Chronique

Bo Van Der Werf + Jozef Dumoulin

Speaking Kindly

Bo Van Der Werf (bs, ewi), Jozef Dumoulin (Fender Rhodes, claviers, électroniques)

Label / Distribution : PeeWee !

Les accointances sont réelles entre le claviériste Jozef Dumoulin et le saxophoniste baryton Bo van Der Werf. Ils se croisent depuis de nombreuses années sur des projets qu’ils dirigent ou co-dirigent et définissent plus particulièrement leur identité sonore dans cette grande charte esthétique qu’est la formation franco-belge Octurn. Le duo qu’ils proposent aujourd’hui n’est en rien une surprise puisqu’il se situe dans l’exact prolongement de leur pratique précédente, même s’il est l’occasion d’écouter de manière resserrée une relation parfaitement atypique dans le paysage actuel.
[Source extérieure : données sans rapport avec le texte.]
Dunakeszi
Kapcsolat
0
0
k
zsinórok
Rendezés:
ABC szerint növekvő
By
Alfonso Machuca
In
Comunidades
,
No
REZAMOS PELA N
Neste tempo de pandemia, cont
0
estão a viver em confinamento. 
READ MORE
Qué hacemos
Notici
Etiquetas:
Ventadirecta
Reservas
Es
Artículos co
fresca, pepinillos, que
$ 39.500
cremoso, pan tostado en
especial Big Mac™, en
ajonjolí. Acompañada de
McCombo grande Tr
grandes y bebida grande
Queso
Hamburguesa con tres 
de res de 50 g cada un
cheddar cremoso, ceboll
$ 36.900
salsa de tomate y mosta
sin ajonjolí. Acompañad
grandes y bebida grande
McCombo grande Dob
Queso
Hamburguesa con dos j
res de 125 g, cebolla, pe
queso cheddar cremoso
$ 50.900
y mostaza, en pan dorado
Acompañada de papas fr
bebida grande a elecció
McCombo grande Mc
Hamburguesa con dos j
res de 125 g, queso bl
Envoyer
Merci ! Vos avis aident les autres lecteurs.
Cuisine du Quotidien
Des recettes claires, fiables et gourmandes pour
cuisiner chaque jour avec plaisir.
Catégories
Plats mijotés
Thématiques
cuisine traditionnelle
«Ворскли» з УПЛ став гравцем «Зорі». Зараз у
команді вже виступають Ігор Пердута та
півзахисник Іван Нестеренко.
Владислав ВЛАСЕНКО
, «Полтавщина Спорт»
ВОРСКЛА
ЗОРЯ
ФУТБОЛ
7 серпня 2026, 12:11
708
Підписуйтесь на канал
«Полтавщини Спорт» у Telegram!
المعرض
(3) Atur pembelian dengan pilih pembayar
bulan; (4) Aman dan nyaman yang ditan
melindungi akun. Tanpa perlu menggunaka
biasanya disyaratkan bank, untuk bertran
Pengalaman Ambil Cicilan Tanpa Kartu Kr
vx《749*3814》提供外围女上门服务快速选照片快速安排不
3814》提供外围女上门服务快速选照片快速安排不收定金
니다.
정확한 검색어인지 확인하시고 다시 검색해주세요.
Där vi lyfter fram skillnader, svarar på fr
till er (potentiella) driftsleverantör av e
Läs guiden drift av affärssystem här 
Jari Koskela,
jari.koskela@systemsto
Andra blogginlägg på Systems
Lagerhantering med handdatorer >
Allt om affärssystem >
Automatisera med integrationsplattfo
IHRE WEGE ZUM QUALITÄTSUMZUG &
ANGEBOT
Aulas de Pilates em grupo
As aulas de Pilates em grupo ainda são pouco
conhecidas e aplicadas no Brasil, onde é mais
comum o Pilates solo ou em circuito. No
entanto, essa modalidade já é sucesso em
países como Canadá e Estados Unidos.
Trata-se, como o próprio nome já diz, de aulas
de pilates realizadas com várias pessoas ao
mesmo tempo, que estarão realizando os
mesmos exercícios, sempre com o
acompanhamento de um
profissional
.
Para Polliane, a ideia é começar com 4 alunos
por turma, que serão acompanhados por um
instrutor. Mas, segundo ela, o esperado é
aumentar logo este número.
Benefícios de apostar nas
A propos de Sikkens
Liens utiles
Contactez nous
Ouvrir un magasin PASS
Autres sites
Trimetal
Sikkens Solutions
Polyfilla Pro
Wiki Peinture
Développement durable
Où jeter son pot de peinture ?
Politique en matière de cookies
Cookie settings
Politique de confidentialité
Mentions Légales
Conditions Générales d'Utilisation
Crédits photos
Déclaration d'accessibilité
Grand maître des claviers, plus précisément du Fender Rhodes, Dumoulin déploie comme toujours des sonorités uniques qui se construisent par accumulation de strates. Dans leur relation mouvante, elles constituent un paysage changeant où les sédiments déposés, totalement poreux, induisent des réactions chimiques permanentes. La plénitude comme l’accident y sont accueillis, voire souhaités, et malgré l’artificialité des machines, elles créent une proposition certes étrange mais organique.

Le souffle puissant et flegmatique du baryton de Bo Van Der Werf, quant à lui, peut alors se glisser à pas feutrés comme un ingrédient supplémentaire de ce plasma sonore. Les basses viennent se dissoudre dans les harmoniques que Dumoulin met en action et agitent un précipité à la contemplation magnétique. Par des mélodies hiératiques qui louvoient au cœur de ces horizons mobiles, évitant un écueil ou brisant la concentricité d’une onde, le saxophone, aussi spectral soit-il, est malgré tout charnel. L’ajout du chœur des moines de Gyuto (clin d’œil direct au disque d’Octurn) ou de bribes d’une berceuse ukrainienne confirme la singularité d’une musique à la dimension transcendantale.